Germany Bamberg SEL
This wave design is also known on other COPY cards, but this series 474 was used by SEL, and has the Villingen-Schwenningen address used on most of the SEL cards from 1982 onwards
We have seen wave type FD065, but that series was probably for copycards, and has the Heinz Schomäcker KOLN (Cologne) address.
The following are all the FD series we have identified as issued to SEL for testing and internal trials
FD022 (old copycheck)
FD024 (orange band)
FD044 (orange band)
FD074 (wave design)
FD103 (orange band)
FD144 (orange band)
FD234 (wave design reference card)
FD363 (orange band)
FD413 (orange band)
FD474 (wave design)
We have observed that all these FD numbers end in either a 3, or a 4, and cannot be a random pattern?? (except the FD022)

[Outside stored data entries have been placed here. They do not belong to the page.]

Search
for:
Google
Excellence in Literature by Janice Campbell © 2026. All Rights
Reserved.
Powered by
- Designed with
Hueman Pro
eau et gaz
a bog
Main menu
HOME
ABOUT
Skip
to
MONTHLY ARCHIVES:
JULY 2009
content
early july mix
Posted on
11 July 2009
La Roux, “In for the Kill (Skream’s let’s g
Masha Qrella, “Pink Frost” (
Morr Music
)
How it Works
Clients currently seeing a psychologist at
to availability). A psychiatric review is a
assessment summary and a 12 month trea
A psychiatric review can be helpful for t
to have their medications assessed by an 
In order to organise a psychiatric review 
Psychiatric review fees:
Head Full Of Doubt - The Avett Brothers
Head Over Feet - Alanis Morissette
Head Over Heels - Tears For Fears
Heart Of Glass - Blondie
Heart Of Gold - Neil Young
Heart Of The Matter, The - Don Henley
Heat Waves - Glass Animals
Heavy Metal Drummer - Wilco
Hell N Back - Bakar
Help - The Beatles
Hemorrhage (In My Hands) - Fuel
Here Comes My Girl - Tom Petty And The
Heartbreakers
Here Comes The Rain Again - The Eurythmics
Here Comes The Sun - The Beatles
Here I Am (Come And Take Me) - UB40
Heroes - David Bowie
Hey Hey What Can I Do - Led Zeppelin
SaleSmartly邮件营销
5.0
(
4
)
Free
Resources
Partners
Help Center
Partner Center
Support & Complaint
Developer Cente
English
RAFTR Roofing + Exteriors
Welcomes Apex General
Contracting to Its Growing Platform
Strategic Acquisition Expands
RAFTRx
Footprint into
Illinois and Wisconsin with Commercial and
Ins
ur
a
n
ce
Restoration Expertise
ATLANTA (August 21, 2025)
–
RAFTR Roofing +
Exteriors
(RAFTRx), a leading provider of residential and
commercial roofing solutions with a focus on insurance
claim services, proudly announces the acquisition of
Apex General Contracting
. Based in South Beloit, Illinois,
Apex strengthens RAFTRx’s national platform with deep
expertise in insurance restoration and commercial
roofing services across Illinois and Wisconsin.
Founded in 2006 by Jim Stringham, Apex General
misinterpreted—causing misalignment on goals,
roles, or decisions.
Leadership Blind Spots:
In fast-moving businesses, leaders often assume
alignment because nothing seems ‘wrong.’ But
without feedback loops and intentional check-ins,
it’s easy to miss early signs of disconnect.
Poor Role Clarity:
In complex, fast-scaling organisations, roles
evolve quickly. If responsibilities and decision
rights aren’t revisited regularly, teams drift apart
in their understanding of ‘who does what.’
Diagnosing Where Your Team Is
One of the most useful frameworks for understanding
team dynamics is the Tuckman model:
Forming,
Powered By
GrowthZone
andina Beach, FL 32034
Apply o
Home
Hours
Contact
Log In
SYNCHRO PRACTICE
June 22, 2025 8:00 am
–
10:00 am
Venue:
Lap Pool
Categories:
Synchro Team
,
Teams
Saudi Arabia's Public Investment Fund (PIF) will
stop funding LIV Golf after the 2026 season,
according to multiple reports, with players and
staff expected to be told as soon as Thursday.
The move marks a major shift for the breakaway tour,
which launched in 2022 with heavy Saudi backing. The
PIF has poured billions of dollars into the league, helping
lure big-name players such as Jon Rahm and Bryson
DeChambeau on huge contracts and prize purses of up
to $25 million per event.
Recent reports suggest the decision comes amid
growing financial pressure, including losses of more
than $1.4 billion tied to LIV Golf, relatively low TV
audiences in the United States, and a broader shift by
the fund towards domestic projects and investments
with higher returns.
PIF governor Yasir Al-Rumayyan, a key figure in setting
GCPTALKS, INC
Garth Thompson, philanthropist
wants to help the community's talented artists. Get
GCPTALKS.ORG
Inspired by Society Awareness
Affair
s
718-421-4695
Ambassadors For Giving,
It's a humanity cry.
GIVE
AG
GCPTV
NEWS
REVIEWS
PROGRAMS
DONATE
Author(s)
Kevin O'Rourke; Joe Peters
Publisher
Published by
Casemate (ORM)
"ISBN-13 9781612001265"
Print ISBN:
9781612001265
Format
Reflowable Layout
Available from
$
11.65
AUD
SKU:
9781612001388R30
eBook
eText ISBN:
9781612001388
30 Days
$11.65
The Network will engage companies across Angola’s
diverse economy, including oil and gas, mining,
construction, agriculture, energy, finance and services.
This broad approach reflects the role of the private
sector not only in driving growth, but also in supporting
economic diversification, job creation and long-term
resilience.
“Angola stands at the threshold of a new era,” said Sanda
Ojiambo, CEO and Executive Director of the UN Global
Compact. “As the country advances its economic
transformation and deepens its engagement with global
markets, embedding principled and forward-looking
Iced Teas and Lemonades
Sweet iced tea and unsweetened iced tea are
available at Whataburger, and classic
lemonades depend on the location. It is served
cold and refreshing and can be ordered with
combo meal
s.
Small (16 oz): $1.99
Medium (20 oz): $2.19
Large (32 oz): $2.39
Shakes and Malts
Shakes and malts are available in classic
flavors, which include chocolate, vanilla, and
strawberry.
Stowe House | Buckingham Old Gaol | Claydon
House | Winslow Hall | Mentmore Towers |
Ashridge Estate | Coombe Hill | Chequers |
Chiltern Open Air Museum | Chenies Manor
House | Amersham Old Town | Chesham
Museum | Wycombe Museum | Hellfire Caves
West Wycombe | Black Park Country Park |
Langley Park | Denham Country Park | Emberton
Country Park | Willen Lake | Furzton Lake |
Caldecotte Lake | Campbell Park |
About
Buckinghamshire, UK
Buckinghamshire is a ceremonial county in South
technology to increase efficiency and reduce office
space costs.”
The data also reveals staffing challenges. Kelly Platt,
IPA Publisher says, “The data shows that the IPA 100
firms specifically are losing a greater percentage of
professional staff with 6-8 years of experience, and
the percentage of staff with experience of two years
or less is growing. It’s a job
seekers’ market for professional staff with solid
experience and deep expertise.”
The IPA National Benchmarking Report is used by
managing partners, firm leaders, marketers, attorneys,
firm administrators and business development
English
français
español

The only Deutsche Bundespost Bamberg card with FD number is the FITCE Regensburg card from 1985 with FD1265. The FD series 022-474 range in issue date from 1982 up to 1983.
After some initial testing early in 1980 with chip card technology from Turin, Italy, SEL began testing with Copytex later in November 1980. The chip technology was found to be of poor security, and SEL wanted an inexpensive card, that still retained features that were difficult to counterfeit. Copytex had developed a low priced paper card that employed “LICHTDURCHLASSIGKEIT”, a secret area on the card that allowed special light to pass through (infrared?) was used to authenticate the card before allowing magnetic units to be used from the magstripe. The goal was to set up phonecard payphones for the field trials in the city of Bamberg 1983-1985.
In this section we are please to show a very comprehensive look at the cards used in development.
The copytex cards were initially designed for copy machines in universities, and other facilities, but Copytex had it’s initial market success with the Bamberg trials, and we know of NO significant copycard systems at the time of these test and trials 1980-1985. All of the cards shown here are part of the PHONECARD development of SEL. SEL were acquired by Alcatel in 1986, and Alcatel began developing it’s own version of the Copytex technology. This is why early Alcatel cards are actually of paper, with same position magstripe from around 1986-1987.